_Work to complete_.
Exactly as they stand, give the records below again, with no images.

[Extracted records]
-*-*-

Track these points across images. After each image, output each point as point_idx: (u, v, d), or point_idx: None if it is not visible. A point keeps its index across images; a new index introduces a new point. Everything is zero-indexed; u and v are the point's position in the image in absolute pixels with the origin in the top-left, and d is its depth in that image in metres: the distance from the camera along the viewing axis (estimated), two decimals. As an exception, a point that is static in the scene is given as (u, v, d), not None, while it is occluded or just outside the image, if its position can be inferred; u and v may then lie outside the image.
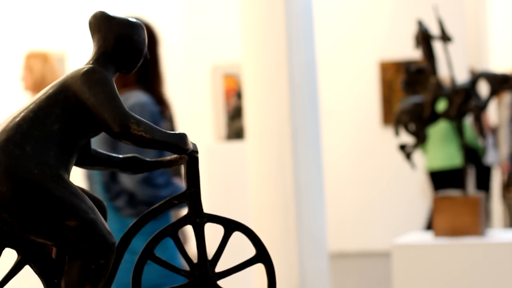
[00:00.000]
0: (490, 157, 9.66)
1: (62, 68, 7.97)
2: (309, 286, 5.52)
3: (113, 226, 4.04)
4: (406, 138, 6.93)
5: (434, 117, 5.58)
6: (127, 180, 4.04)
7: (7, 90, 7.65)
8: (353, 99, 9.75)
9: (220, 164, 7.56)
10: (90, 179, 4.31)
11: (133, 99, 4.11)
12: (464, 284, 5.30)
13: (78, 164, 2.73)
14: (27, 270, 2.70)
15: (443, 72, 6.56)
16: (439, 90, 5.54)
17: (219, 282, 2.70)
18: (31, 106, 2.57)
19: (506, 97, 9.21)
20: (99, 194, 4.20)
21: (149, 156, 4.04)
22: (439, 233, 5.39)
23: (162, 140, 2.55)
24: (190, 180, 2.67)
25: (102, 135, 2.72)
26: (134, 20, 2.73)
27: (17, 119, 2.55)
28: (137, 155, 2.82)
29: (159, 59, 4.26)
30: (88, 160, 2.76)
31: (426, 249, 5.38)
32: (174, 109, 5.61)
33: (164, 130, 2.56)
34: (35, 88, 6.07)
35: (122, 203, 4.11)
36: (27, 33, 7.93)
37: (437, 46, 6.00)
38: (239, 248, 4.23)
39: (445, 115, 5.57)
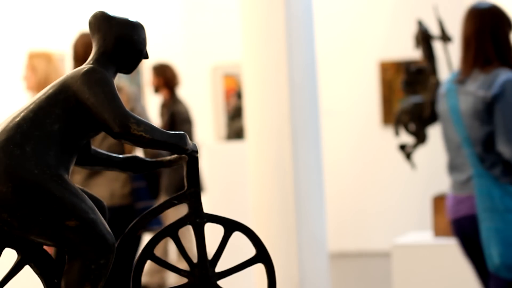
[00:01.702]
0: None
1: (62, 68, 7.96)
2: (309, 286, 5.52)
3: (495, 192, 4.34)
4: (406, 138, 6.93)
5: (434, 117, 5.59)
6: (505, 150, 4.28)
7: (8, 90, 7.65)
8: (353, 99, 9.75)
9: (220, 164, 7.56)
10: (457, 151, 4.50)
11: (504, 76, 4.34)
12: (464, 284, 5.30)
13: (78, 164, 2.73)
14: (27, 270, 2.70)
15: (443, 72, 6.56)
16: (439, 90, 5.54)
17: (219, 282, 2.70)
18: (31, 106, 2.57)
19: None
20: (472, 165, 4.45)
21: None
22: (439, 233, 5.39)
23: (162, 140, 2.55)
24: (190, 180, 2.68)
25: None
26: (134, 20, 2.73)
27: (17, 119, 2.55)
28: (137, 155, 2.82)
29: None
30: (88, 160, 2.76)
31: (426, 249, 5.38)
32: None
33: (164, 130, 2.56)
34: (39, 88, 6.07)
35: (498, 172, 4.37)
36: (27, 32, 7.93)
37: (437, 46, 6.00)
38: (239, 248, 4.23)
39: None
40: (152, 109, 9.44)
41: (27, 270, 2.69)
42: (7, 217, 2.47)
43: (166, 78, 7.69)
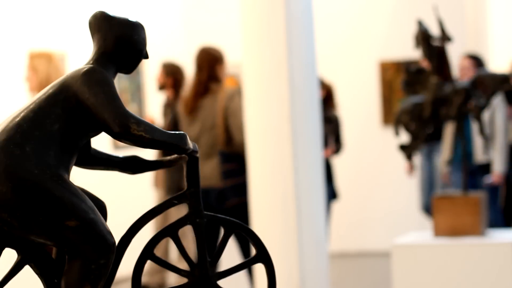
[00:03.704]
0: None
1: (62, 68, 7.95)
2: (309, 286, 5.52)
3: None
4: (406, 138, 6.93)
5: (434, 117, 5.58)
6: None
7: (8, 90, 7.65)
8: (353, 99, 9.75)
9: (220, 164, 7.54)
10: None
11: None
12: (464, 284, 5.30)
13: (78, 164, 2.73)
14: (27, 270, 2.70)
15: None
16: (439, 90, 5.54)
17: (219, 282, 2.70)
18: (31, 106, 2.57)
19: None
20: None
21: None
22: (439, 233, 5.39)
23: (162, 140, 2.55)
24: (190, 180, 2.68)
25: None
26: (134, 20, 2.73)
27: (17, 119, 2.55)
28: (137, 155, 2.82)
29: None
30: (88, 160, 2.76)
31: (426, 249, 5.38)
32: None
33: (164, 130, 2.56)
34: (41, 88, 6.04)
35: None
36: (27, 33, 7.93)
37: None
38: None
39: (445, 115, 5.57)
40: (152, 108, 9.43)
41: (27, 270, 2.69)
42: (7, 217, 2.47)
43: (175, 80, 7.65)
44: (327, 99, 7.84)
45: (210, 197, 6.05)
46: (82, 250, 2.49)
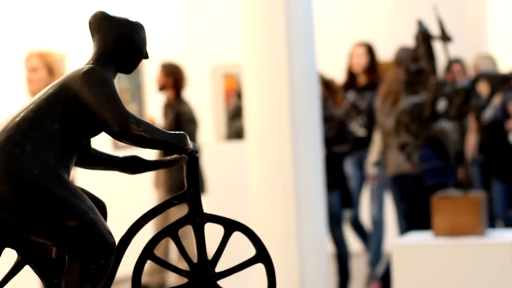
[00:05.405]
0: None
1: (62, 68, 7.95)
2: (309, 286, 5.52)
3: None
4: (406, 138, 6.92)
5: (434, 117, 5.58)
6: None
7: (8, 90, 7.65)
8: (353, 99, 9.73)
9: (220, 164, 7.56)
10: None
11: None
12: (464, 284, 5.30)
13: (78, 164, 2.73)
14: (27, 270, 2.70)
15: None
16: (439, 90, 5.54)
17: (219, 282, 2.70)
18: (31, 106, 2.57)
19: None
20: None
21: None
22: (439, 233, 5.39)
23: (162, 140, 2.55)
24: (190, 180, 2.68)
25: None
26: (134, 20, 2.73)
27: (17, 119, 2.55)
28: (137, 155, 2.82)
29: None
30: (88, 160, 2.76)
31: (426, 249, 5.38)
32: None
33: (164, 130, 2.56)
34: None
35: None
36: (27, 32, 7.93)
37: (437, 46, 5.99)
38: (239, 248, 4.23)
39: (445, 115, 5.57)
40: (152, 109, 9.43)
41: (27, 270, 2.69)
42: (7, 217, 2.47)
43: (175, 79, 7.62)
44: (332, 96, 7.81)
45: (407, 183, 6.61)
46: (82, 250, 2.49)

-*-*-

_The answer_.
Track these points across images. After each image, output each point as point_idx: (u, v, d), or point_idx: None if it is not visible. A point keeps its index across images; a new index introduces a new point. Everything is zero-indexed; u and v are the point's position in the image in absolute pixels with the origin in the top-left, and d is its depth in that image in metres: the distance from the camera along the viewing axis (estimated), two decimals. As an exception, a point that is static in the scene is given as (u, v, d), not None, while it is occluded or just outside the image, if its position can be inferred; u and v may then lie outside the image.
[00:00.000]
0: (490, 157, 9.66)
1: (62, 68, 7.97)
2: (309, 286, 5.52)
3: (113, 226, 4.04)
4: (406, 138, 6.93)
5: (434, 117, 5.58)
6: (127, 180, 4.04)
7: (7, 90, 7.65)
8: (353, 99, 9.75)
9: (220, 164, 7.56)
10: (90, 179, 4.31)
11: (133, 99, 4.11)
12: (464, 284, 5.30)
13: (78, 164, 2.73)
14: (27, 270, 2.70)
15: (443, 72, 6.56)
16: (439, 90, 5.54)
17: (219, 282, 2.70)
18: (31, 106, 2.57)
19: (506, 97, 9.21)
20: (99, 194, 4.20)
21: (149, 156, 4.04)
22: (439, 233, 5.39)
23: (162, 140, 2.55)
24: (190, 180, 2.67)
25: (102, 135, 2.72)
26: (134, 20, 2.73)
27: (17, 119, 2.55)
28: (137, 155, 2.82)
29: (159, 59, 4.26)
30: (88, 160, 2.76)
31: (426, 249, 5.38)
32: (174, 109, 5.61)
33: (164, 130, 2.56)
34: (35, 88, 6.07)
35: (122, 203, 4.11)
36: (27, 33, 7.93)
37: (437, 46, 6.00)
38: (239, 248, 4.23)
39: (445, 115, 5.57)
[00:01.702]
0: None
1: (62, 68, 7.96)
2: (309, 286, 5.52)
3: (495, 192, 4.34)
4: (406, 138, 6.93)
5: (434, 117, 5.59)
6: (505, 150, 4.28)
7: (8, 90, 7.65)
8: (353, 99, 9.75)
9: (220, 164, 7.56)
10: (457, 151, 4.50)
11: (504, 76, 4.34)
12: (464, 284, 5.30)
13: (78, 164, 2.73)
14: (27, 270, 2.70)
15: (443, 72, 6.56)
16: (439, 90, 5.54)
17: (219, 282, 2.70)
18: (31, 106, 2.57)
19: None
20: (472, 165, 4.45)
21: None
22: (439, 233, 5.39)
23: (162, 140, 2.55)
24: (190, 180, 2.68)
25: None
26: (134, 20, 2.73)
27: (17, 119, 2.55)
28: (137, 155, 2.82)
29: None
30: (88, 160, 2.76)
31: (426, 249, 5.38)
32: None
33: (164, 130, 2.56)
34: (39, 88, 6.07)
35: (498, 172, 4.37)
36: (27, 32, 7.93)
37: (437, 46, 6.00)
38: (239, 248, 4.23)
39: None
40: (152, 109, 9.44)
41: (27, 270, 2.69)
42: (7, 217, 2.47)
43: (166, 78, 7.69)
[00:03.704]
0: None
1: (62, 68, 7.95)
2: (309, 286, 5.52)
3: None
4: (406, 138, 6.93)
5: (434, 117, 5.58)
6: None
7: (8, 90, 7.65)
8: (353, 99, 9.75)
9: (220, 164, 7.54)
10: None
11: None
12: (464, 284, 5.30)
13: (78, 164, 2.73)
14: (27, 270, 2.70)
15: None
16: (439, 90, 5.54)
17: (219, 282, 2.70)
18: (31, 106, 2.57)
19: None
20: None
21: None
22: (439, 233, 5.39)
23: (162, 140, 2.55)
24: (190, 180, 2.68)
25: None
26: (134, 20, 2.73)
27: (17, 119, 2.55)
28: (137, 155, 2.82)
29: None
30: (88, 160, 2.76)
31: (426, 249, 5.38)
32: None
33: (164, 130, 2.56)
34: (41, 88, 6.04)
35: None
36: (27, 33, 7.93)
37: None
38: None
39: (445, 115, 5.57)
40: (152, 108, 9.43)
41: (27, 270, 2.69)
42: (7, 217, 2.47)
43: (175, 80, 7.65)
44: (327, 99, 7.84)
45: (210, 197, 6.05)
46: (82, 250, 2.49)
[00:05.405]
0: None
1: (62, 68, 7.95)
2: (309, 286, 5.52)
3: None
4: (406, 138, 6.92)
5: (434, 117, 5.58)
6: None
7: (8, 90, 7.65)
8: (353, 99, 9.73)
9: (220, 164, 7.56)
10: None
11: None
12: (464, 284, 5.30)
13: (78, 164, 2.73)
14: (27, 270, 2.70)
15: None
16: (439, 90, 5.54)
17: (219, 282, 2.70)
18: (31, 106, 2.57)
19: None
20: None
21: None
22: (439, 233, 5.39)
23: (162, 140, 2.55)
24: (190, 180, 2.68)
25: None
26: (134, 20, 2.73)
27: (17, 119, 2.55)
28: (137, 155, 2.82)
29: None
30: (88, 160, 2.76)
31: (426, 249, 5.38)
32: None
33: (164, 130, 2.56)
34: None
35: None
36: (27, 32, 7.93)
37: (437, 46, 5.99)
38: (239, 248, 4.23)
39: (445, 115, 5.57)
40: (152, 109, 9.43)
41: (27, 270, 2.69)
42: (7, 217, 2.47)
43: (175, 79, 7.62)
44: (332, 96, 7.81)
45: (407, 183, 6.61)
46: (82, 250, 2.49)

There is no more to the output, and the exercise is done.